# Required action
Repeat exactly, and only, the lines below starting at the line that contains "M 0,752 L 9,752" and ending at the line that contains "47,550 L 71,474", inclusive of both.

### Data for review

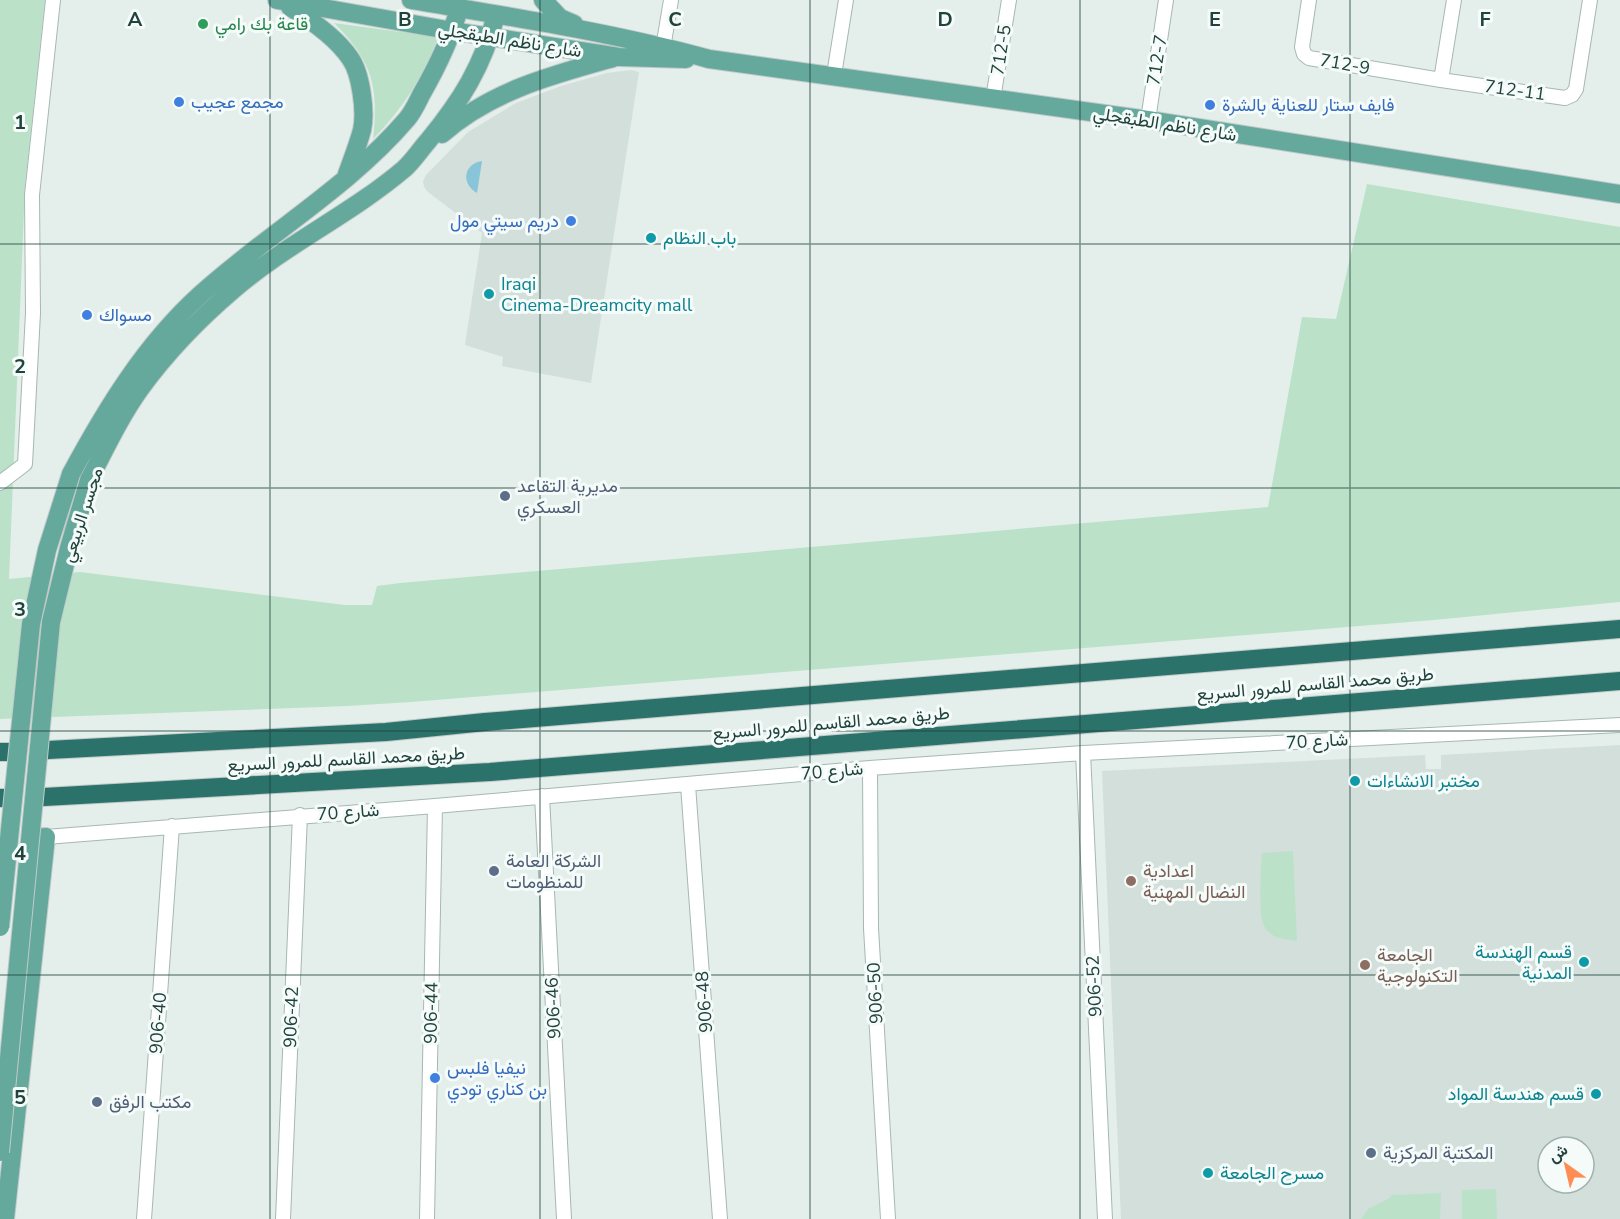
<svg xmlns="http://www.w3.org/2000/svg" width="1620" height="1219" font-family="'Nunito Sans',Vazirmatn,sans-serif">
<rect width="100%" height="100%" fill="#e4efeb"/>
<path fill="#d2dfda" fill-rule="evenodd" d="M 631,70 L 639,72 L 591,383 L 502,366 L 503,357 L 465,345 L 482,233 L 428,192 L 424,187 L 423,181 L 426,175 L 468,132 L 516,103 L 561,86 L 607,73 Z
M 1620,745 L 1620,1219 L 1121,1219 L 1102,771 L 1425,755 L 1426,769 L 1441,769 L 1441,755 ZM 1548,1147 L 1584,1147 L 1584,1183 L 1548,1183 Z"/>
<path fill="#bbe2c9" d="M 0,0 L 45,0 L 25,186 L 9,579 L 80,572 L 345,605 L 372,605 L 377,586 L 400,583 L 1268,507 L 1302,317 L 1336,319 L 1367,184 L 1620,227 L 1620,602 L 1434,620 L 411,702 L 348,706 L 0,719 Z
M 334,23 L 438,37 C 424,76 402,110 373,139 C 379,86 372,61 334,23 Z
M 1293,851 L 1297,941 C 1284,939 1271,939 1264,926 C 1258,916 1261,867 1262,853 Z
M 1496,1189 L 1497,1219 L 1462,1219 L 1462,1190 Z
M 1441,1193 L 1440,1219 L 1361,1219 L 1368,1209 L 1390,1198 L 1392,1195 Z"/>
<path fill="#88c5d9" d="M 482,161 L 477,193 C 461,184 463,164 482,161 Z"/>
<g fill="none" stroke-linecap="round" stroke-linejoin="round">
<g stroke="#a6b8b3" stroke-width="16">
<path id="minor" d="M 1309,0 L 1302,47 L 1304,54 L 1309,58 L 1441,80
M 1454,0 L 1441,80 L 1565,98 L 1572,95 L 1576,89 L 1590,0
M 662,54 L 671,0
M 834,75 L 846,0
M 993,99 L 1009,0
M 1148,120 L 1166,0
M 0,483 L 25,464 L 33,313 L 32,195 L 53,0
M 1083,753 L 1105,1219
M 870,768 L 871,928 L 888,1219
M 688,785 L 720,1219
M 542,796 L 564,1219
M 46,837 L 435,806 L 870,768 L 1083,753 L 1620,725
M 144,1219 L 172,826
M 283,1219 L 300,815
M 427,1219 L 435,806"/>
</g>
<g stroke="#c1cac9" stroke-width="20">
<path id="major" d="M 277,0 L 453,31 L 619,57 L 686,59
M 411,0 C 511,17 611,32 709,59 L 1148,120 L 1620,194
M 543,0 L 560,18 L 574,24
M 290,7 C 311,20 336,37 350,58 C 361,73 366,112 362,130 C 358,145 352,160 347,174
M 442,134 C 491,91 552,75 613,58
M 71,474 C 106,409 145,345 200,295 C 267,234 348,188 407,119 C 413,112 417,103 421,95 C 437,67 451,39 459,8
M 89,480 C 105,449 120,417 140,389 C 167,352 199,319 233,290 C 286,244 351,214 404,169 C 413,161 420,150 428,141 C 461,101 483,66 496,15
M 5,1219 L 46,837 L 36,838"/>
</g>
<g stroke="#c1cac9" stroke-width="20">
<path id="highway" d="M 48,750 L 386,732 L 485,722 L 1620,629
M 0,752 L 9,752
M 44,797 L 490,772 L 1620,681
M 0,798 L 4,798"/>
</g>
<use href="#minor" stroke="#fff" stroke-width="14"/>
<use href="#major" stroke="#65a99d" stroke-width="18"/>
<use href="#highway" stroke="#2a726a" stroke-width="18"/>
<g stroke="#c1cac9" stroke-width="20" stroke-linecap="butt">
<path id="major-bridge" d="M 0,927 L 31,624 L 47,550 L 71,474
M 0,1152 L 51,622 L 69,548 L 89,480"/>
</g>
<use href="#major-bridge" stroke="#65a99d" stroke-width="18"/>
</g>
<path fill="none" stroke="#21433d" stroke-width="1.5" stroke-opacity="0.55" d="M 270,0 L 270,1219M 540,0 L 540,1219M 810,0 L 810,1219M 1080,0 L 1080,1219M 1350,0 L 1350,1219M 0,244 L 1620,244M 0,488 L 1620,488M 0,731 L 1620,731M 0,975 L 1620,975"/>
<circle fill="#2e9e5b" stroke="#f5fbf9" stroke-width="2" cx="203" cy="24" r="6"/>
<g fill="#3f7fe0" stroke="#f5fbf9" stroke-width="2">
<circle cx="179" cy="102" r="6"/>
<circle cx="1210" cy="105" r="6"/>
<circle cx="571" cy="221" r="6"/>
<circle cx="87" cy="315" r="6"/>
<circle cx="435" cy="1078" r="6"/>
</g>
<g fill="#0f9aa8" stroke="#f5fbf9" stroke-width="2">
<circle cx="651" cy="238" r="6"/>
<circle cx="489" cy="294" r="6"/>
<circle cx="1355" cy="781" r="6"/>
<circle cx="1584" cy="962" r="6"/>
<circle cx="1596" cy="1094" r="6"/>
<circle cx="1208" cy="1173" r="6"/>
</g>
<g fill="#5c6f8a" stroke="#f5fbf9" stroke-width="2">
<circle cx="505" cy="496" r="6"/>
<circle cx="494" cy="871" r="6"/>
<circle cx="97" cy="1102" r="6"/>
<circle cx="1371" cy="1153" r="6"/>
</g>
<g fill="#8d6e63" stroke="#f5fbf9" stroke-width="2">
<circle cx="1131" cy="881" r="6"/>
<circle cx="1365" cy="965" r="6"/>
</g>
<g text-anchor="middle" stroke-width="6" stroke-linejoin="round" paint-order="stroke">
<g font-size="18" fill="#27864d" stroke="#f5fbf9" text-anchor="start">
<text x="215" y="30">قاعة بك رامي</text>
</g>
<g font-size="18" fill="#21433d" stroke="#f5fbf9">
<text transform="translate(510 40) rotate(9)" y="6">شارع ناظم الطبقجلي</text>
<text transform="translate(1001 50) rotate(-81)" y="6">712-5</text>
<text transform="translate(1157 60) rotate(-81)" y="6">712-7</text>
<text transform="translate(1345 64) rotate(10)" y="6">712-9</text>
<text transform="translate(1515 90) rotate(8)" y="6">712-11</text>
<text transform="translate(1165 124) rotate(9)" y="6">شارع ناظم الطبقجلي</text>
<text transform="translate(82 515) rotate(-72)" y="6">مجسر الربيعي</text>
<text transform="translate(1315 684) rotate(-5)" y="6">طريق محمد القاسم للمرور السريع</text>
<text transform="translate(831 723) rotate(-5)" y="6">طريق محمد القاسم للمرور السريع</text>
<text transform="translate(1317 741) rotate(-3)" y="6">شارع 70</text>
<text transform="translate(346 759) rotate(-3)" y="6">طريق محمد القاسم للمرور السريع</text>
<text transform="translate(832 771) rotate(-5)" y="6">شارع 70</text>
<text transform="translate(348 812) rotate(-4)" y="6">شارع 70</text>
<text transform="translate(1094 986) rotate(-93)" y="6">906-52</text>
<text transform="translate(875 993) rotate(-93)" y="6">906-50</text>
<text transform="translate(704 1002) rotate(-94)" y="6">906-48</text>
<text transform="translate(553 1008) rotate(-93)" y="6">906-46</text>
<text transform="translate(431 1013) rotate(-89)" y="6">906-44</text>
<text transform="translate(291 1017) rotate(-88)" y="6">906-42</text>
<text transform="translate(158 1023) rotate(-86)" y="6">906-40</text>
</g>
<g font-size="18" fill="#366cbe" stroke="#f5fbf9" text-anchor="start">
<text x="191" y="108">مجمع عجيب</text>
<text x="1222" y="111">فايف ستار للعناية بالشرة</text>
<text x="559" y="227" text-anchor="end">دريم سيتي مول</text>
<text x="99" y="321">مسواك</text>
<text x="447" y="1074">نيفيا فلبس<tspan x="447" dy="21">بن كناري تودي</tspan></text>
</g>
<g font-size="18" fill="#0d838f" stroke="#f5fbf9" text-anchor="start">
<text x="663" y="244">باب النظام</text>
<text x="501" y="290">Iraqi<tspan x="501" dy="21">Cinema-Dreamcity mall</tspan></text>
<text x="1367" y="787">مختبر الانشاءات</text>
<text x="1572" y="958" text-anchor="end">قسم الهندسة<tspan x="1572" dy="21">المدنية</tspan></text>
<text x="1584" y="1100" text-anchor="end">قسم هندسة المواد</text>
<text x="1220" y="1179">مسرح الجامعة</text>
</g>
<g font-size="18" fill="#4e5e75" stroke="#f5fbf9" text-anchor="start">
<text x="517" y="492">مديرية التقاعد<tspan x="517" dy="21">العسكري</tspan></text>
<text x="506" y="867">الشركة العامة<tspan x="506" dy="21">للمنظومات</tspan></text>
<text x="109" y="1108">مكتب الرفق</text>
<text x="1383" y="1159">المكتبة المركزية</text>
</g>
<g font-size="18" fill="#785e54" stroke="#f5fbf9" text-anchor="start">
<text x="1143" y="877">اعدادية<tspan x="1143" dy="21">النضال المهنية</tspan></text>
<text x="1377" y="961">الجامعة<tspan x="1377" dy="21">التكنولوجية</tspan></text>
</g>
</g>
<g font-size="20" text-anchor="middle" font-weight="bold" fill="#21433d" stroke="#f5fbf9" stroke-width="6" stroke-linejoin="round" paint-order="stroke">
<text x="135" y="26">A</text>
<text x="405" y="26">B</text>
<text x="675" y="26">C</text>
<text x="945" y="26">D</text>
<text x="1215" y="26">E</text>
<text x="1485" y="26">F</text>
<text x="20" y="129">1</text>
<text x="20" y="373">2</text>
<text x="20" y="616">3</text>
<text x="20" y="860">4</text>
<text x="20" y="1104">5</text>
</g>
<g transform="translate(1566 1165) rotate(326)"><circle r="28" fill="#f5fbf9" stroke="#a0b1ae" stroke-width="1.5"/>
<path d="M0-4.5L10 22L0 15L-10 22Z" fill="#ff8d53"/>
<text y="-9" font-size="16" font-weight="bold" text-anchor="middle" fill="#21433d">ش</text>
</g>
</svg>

######

# Expected answer
M 0,752 L 9,752
M 44,797 L 490,772 L 1620,681
M 0,798 L 4,798"/>
</g>
<use href="#minor" stroke="#fff" stroke-width="14"/>
<use href="#major" stroke="#65a99d" stroke-width="18"/>
<use href="#highway" stroke="#2a726a" stroke-width="18"/>
<g stroke="#c1cac9" stroke-width="20" stroke-linecap="butt">
<path id="major-bridge" d="M 0,927 L 31,624 L 47,550 L 71,474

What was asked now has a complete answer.